### SELECTION
══════
In order to make the above features and advantages of the present disclosure more clearly understood, embodiments are specifically cited below and described in detail with reference to the accompanying drawings.

Reference will now be made in detail to exemplary embodiments of the present disclosure, examples of which are illustrated in the accompanying drawings. Whenever possible, the same reference numerals are used in the drawings and the description to represent the same or similar parts.

Certain terms are used throughout this disclosure and in the attached patent claims to refer to specific components. It should be understood by those skilled in the art that electronic device manufacturers may refer to the same component by different names. This document is not intended to distinguish between components that have the same function but different names. In the following description and patent claims, the words "including" and "comprising" are open-ended words and should therefore be interpreted as "including but not limited to..."
══════
[Saved data entries]
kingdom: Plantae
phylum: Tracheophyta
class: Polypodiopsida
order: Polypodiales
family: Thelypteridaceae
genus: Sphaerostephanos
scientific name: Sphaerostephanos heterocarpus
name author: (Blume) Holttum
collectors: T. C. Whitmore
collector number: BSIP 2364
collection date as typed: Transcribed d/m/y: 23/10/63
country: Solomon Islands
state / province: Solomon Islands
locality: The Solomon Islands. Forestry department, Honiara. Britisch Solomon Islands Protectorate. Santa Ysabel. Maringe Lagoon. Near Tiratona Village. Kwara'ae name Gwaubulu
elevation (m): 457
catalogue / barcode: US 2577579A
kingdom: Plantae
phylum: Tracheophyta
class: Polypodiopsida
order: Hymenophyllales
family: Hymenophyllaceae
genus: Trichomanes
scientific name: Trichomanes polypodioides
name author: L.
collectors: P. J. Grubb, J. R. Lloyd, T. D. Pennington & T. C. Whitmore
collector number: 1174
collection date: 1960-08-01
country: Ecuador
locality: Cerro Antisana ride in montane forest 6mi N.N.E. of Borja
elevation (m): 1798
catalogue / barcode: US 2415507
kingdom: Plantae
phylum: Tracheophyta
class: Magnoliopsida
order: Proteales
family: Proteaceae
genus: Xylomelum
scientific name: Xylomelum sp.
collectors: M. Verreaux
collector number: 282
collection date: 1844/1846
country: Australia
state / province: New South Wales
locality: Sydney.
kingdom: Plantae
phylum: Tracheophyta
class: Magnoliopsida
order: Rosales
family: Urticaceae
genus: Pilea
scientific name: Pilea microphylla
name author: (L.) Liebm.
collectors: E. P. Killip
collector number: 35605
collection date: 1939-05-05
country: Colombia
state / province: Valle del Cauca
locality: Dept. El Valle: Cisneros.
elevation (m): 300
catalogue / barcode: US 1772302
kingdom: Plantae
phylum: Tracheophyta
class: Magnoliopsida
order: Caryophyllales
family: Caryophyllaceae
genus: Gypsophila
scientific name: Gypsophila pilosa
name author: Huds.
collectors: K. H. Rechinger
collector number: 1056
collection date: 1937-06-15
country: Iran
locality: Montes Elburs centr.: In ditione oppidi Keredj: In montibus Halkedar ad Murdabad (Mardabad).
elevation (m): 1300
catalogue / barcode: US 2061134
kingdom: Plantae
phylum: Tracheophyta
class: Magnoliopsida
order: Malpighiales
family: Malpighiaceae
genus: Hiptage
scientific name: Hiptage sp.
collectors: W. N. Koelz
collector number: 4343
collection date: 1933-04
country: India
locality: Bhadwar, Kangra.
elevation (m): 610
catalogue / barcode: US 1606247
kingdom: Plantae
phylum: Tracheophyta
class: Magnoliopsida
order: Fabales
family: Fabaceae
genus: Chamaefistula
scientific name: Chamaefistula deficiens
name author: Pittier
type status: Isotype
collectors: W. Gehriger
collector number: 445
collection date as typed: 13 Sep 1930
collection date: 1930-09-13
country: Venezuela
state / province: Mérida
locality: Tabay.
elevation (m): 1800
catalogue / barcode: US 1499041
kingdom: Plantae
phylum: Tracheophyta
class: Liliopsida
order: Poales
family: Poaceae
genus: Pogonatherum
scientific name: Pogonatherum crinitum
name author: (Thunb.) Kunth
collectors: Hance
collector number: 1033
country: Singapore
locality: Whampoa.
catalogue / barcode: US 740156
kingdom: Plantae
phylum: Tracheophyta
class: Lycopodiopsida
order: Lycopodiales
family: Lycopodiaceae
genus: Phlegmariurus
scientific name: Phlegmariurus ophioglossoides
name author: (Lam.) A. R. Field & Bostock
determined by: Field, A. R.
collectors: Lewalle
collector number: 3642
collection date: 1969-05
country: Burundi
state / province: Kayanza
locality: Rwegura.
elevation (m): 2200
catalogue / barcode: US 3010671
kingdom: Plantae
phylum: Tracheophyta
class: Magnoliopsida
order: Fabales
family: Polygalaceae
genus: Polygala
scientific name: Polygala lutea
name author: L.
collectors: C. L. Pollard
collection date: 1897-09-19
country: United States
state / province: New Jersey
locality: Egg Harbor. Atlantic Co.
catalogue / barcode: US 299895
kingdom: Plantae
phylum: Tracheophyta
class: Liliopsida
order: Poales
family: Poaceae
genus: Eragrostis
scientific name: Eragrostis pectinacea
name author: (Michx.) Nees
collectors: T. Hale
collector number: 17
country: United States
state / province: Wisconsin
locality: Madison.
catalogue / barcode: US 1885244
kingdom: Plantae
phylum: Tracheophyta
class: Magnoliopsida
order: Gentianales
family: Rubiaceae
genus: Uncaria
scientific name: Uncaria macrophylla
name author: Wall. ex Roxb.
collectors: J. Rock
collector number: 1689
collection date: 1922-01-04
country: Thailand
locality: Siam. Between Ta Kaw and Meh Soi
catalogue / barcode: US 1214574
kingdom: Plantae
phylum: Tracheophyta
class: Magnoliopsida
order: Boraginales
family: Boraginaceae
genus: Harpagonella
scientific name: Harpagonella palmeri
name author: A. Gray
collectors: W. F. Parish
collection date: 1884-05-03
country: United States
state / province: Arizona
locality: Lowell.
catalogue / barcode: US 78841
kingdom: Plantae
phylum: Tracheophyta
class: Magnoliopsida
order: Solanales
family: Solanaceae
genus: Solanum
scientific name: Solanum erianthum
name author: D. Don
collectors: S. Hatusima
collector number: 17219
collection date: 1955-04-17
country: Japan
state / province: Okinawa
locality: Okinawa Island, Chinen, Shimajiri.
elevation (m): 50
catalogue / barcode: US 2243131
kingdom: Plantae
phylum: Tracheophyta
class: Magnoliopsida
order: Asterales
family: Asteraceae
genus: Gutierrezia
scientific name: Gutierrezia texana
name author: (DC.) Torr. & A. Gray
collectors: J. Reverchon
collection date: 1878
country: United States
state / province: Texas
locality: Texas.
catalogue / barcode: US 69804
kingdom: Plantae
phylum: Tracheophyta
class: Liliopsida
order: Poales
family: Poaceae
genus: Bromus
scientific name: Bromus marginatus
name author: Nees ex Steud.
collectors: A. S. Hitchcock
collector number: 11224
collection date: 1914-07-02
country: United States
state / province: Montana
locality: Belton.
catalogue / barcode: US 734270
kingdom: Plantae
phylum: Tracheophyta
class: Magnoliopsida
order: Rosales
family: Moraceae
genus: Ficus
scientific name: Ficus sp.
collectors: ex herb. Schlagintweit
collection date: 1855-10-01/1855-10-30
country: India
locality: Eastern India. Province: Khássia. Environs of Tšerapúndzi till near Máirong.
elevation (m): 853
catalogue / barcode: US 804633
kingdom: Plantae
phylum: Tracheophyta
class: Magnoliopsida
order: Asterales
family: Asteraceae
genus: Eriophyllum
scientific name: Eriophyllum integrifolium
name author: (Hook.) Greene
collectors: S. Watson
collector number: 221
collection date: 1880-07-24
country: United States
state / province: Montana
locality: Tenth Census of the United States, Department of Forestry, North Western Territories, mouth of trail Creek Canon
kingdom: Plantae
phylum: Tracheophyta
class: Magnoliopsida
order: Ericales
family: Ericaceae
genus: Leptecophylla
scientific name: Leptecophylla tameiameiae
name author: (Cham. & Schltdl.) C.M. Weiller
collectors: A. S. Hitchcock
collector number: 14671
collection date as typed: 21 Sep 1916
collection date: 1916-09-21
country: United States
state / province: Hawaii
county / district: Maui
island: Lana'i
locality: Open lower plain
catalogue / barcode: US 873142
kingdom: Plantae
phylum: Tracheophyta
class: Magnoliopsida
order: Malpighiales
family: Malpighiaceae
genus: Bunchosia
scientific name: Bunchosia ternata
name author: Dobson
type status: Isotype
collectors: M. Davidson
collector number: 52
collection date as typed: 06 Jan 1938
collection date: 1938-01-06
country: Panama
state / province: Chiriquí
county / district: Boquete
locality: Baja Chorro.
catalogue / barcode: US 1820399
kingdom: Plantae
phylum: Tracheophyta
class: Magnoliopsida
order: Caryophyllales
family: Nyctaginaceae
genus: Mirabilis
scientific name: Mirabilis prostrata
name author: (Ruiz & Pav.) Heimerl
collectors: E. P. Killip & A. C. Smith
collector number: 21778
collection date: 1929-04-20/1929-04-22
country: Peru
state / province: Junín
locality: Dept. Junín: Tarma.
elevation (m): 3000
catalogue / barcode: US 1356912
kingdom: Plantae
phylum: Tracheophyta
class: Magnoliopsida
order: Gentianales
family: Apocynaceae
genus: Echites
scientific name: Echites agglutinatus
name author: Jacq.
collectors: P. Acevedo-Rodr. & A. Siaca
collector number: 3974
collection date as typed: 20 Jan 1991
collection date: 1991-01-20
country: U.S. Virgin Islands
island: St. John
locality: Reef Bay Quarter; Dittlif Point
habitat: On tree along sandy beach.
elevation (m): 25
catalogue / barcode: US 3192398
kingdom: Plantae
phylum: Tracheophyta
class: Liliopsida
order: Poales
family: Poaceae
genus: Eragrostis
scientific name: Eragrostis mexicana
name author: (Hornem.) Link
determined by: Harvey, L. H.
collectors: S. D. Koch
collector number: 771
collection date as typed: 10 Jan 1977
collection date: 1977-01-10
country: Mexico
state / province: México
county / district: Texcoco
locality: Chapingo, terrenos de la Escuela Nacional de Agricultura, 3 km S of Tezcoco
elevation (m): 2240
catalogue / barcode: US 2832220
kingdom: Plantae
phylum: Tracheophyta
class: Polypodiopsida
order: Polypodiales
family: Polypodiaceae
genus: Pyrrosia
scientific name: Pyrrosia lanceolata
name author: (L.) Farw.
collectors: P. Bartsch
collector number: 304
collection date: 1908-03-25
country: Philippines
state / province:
══════
### EXERCISE TASKS
1. In the disclosure passage, what do the same reference numerals represent in the drawings and the description?
2. Write out the part of the disclosure passage that opens with the words containing "In order to" and closes with "or similar parts.".
The data have no connection to the disclosure passage.

### SOLUTION LIST
1. The same or similar parts.

2.
In order to make the above features and advantages of the present disclosure more clearly understood, embodiments are specifically cited below and described in detail with reference to the accompanying drawings.

Reference will now be made in detail to exemplary embodiments of the present disclosure, examples of which are illustrated in the accompanying drawings. Whenever possible, the same reference numerals are used in the drawings and the description to represent the same or similar parts.